------ Data for this exercise

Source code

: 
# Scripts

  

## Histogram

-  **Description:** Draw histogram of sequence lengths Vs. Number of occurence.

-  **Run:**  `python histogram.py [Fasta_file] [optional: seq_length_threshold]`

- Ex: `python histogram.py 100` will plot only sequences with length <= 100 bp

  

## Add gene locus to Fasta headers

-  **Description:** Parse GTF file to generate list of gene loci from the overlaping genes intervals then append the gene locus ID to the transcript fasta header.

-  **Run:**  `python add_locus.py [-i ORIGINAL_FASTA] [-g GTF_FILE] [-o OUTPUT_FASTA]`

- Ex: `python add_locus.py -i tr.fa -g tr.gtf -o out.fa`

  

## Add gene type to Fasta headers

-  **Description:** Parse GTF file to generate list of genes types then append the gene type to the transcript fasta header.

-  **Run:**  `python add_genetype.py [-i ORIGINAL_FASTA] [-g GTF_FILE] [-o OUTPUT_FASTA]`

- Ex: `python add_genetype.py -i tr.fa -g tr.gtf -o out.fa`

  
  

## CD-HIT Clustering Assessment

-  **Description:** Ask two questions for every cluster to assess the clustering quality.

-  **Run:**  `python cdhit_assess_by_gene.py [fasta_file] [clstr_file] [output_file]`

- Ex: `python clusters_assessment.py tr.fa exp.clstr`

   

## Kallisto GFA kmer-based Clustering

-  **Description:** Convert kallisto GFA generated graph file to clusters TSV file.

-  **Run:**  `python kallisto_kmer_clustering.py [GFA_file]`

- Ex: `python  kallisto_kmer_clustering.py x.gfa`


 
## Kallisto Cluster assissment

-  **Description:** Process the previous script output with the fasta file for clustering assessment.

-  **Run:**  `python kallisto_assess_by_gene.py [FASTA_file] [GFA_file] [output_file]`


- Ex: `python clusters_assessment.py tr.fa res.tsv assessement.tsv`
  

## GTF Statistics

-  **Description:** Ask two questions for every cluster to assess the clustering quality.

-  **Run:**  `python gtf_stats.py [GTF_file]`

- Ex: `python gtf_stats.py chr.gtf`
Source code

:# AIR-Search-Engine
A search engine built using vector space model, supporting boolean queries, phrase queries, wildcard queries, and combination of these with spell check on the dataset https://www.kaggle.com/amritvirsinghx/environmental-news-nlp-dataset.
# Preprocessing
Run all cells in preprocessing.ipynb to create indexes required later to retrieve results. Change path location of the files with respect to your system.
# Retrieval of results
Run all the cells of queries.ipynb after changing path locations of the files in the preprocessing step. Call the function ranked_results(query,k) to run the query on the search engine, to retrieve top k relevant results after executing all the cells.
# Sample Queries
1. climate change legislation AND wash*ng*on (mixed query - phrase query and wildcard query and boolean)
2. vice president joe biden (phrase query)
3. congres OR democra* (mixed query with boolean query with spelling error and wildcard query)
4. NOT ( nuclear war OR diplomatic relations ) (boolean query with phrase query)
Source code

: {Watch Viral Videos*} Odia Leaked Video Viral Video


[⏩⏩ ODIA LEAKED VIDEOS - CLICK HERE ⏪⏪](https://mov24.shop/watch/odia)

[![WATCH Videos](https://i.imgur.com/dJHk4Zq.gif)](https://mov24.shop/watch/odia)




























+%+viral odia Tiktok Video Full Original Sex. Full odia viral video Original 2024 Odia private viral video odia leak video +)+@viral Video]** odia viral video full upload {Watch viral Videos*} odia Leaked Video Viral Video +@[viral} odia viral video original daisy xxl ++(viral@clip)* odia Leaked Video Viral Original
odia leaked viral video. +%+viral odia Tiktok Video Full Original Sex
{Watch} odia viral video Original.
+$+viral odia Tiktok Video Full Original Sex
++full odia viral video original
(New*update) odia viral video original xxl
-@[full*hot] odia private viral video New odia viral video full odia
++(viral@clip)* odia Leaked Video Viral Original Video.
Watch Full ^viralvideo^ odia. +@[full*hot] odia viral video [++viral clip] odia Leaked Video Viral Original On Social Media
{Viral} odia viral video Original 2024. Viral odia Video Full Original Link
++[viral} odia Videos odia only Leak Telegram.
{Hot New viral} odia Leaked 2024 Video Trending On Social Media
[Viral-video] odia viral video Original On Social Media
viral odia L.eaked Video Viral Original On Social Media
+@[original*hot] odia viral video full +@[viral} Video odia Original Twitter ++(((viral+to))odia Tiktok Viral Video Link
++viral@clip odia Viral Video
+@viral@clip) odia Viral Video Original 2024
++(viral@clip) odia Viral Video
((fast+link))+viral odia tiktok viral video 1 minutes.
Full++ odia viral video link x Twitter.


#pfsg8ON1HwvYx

------------

The whole of the data must be given back word for word.

Source code

: 
# Scripts

  

## Histogram

-  **Description:** Draw histogram of sequence lengths Vs. Number of occurence.

-  **Run:**  `python histogram.py [Fasta_file] [optional: seq_length_threshold]`

- Ex: `python histogram.py 100` will plot only sequences with length <= 100 bp

  

## Add gene locus to Fasta headers

-  **Description:** Parse GTF file to generate list of gene loci from the overlaping genes intervals then append the gene locus ID to the transcript fasta header.

-  **Run:**  `python add_locus.py [-i ORIGINAL_FASTA] [-g GTF_FILE] [-o OUTPUT_FASTA]`

- Ex: `python add_locus.py -i tr.fa -g tr.gtf -o out.fa`

  

## Add gene type to Fasta headers

-  **Description:** Parse GTF file to generate list of genes types then append the gene type to the transcript fasta header.

-  **Run:**  `python add_genetype.py [-i ORIGINAL_FASTA] [-g GTF_FILE] [-o OUTPUT_FASTA]`

- Ex: `python add_genetype.py -i tr.fa -g tr.gtf -o out.fa`

  
  

## CD-HIT Clustering Assessment

-  **Description:** Ask two questions for every cluster to assess the clustering quality.

-  **Run:**  `python cdhit_assess_by_gene.py [fasta_file] [clstr_file] [output_file]`

- Ex: `python clusters_assessment.py tr.fa exp.clstr`

   

## Kallisto GFA kmer-based Clustering

-  **Description:** Convert kallisto GFA generated graph file to clusters TSV file.

-  **Run:**  `python kallisto_kmer_clustering.py [GFA_file]`

- Ex: `python  kallisto_kmer_clustering.py x.gfa`


 
## Kallisto Cluster assissment

-  **Description:** Process the previous script output with the fasta file for clustering assessment.

-  **Run:**  `python kallisto_assess_by_gene.py [FASTA_file] [GFA_file] [output_file]`


- Ex: `python clusters_assessment.py tr.fa res.tsv assessement.tsv`
  

## GTF Statistics

-  **Description:** Ask two questions for every cluster to assess the clustering quality.

-  **Run:**  `python gtf_stats.py [GTF_file]`

- Ex: `python gtf_stats.py chr.gtf`
Source code

:# AIR-Search-Engine
A search engine built using vector space model, supporting boolean queries, phrase queries, wildcard queries, and combination of these with spell check on the dataset https://www.kaggle.com/amritvirsinghx/environmental-news-nlp-dataset.
# Preprocessing
Run all cells in preprocessing.ipynb to create indexes required later to retrieve results. Change path location of the files with respect to your system.
# Retrieval of results
Run all the cells of queries.ipynb after changing path locations of the files in the preprocessing step. Call the function ranked_results(query,k) to run the query on the search engine, to retrieve top k relevant results after executing all the cells.
# Sample Queries
1. climate change legislation AND wash*ng*on (mixed query - phrase query and wildcard query and boolean)
2. vice president joe biden (phrase query)
3. congres OR democra* (mixed query with boolean query with spelling error and wildcard query)
4. NOT ( nuclear war OR diplomatic relations ) (boolean query with phrase query)
Source code

: {Watch Viral Videos*} Odia Leaked Video Viral Video


[⏩⏩ ODIA LEAKED VIDEOS - CLICK HERE ⏪⏪](https://mov24.shop/watch/odia)

[![WATCH Videos](https://i.imgur.com/dJHk4Zq.gif)](https://mov24.shop/watch/odia)




























+%+viral odia Tiktok Video Full Original Sex. Full odia viral video Original 2024 Odia private viral video odia leak video +)+@viral Video]** odia viral video full upload {Watch viral Videos*} odia Leaked Video Viral Video +@[viral} odia viral video original daisy xxl ++(viral@clip)* odia Leaked Video Viral Original
odia leaked viral video. +%+viral odia Tiktok Video Full Original Sex
{Watch} odia viral video Original.
+$+viral odia Tiktok Video Full Original Sex
++full odia viral video original
(New*update) odia viral video original xxl
-@[full*hot] odia private viral video New odia viral video full odia
++(viral@clip)* odia Leaked Video Viral Original Video.
Watch Full ^viralvideo^ odia. +@[full*hot] odia viral video [++viral clip] odia Leaked Video Viral Original On Social Media
{Viral} odia viral video Original 2024. Viral odia Video Full Original Link
++[viral} odia Videos odia only Leak Telegram.
{Hot New viral} odia Leaked 2024 Video Trending On Social Media
[Viral-video] odia viral video Original On Social Media
viral odia L.eaked Video Viral Original On Social Media
+@[original*hot] odia viral video full +@[viral} Video odia Original Twitter ++(((viral+to))odia Tiktok Viral Video Link
++viral@clip odia Viral Video
+@viral@clip) odia Viral Video Original 2024
++(viral@clip) odia Viral Video
((fast+link))+viral odia tiktok viral video 1 minutes.
Full++ odia viral video link x Twitter.


#pfsg8ON1HwvYx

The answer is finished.